Zur Erinnerung: Vor zwölf Monaten hat Odermatt bei der WM in Saalbach auf dieses Format verzichtet. Auch deshalb, weil ihm sein Papa Walti den Ratschlag gegeben hat, dass er sich anstelle dieses Wettkampfs besser auf den Riesenslalom fokussiert.
Doch in der jetzigen Situation findet es auch der Senior gut, dass sein 28-jähriger Sohn die Team-Kombi auf der «Stelvio» bestreiten wird. «Die Ausgangslage ist jetzt eine anders als im Vorjahr, weil diese Kombination in Saalbach nach den Speed-Rennen angesetzt wurde.

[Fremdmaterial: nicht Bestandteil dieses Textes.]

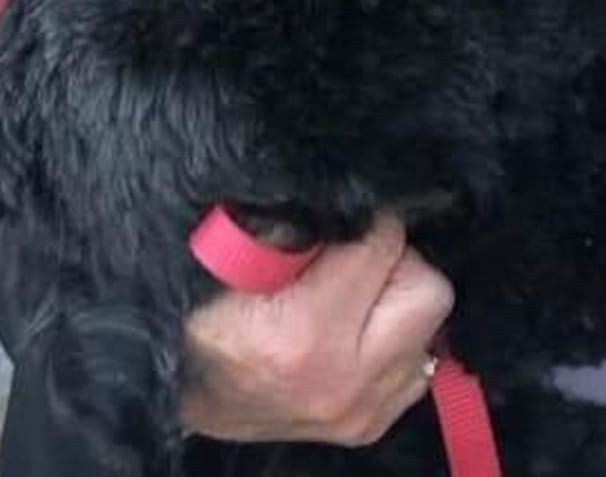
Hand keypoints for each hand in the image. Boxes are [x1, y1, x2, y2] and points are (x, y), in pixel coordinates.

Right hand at [182, 216, 453, 444]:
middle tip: (353, 253)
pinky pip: (419, 363)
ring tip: (350, 292)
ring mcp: (358, 414)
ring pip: (430, 326)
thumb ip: (299, 213)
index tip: (339, 213)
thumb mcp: (233, 245)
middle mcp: (342, 382)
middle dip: (395, 260)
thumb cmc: (200, 304)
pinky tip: (356, 327)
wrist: (176, 381)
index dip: (363, 214)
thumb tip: (354, 177)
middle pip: (428, 290)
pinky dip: (395, 338)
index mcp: (303, 333)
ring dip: (397, 301)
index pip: (384, 240)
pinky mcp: (365, 428)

Jetzt ist diese Team-Kombi auch eine gute Vorbereitung auf den Super-G, er kann hier auch neues Selbstvertrauen tanken.»
«Die Situation ist jetzt eine andere»
Blick-Experte Bernhard Russi hat sich in der vorletzten Woche im Après-Ski-Podcast gegen Odermatts Start in dieser neuen Sparte ausgesprochen. «Aber zu diesem Zeitpunkt bin ich ja auch noch fest davon ausgegangen, dass Marco Olympiasieger in der Abfahrt wird», begründet der Abfahrts-Olympiasieger von 1972. «Aber jetzt ist die Situation eine andere. Nach der Enttäuschung in der Abfahrt geht es jetzt darum, das Vertrauen zurückzugewinnen. Und das funktioniert am besten mit dem Gewinn einer Medaille. Und die Chance auf Edelmetall in der Team-Kombi ist gross.» Auch Stöckli-Rennchef Marc Gisin begrüsst diese Entscheidung von Odermatt. Und er ergänzt: «Es ist gut, dass Marco startet, um vor dem Super-G im Rhythmus zu bleiben.»

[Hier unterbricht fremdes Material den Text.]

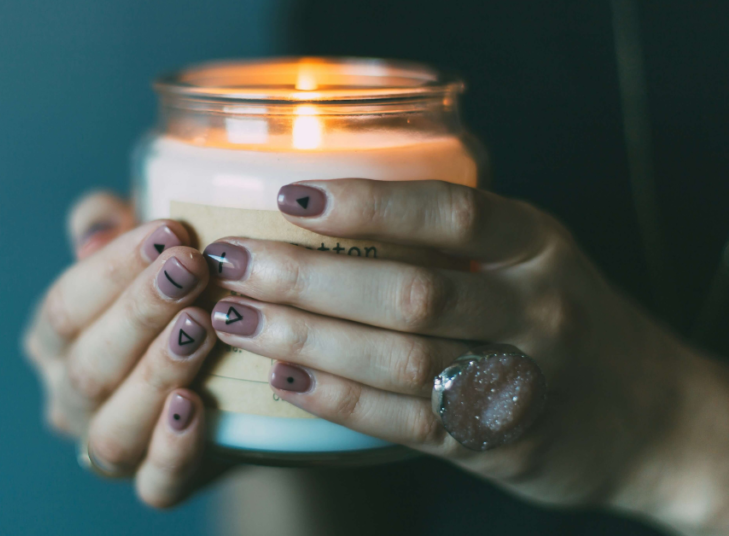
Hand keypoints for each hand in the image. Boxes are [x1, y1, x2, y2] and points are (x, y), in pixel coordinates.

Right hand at [23, 192, 221, 507]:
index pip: (65, 306)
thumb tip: (96, 228)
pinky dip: (172, 449)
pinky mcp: (157, 483)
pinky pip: (155, 484)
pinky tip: (197, 407)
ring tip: (200, 328)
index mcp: (54, 340)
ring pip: (113, 429)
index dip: (112, 268)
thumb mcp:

Die Entscheidung des Cheftrainers
Weil Franjo von Allmen in Saalbach WM-Gold in der Team-Kombination mit Loïc Meillard gewonnen hat, sind nach dem Abfahrts-Olympiasieg vom Berner Oberländer diverse Fans davon ausgegangen, dass er auch diesmal ein Duett mit dem Slalom-Weltmeister bilden werde. Doch dem ist nicht so.
«FvA» geht mit Tanguy Nef ins Rennen. Es ist Odermatt, der mit Meillard auf Medaillen-Jagd geht. Cheftrainer Tom Stauffer hat sich für diese Paarung entschieden, weil Odermatt in der Abfahrtsweltrangliste vor von Allmen fungiert, Meillard ist die Schweizer Nummer 1 in der Slalom-Wertung. Die restlichen Schweizer Teams bestehen aus Alexis Monney/Daniel Yule und Stefan Rogentin/Matthias Iten.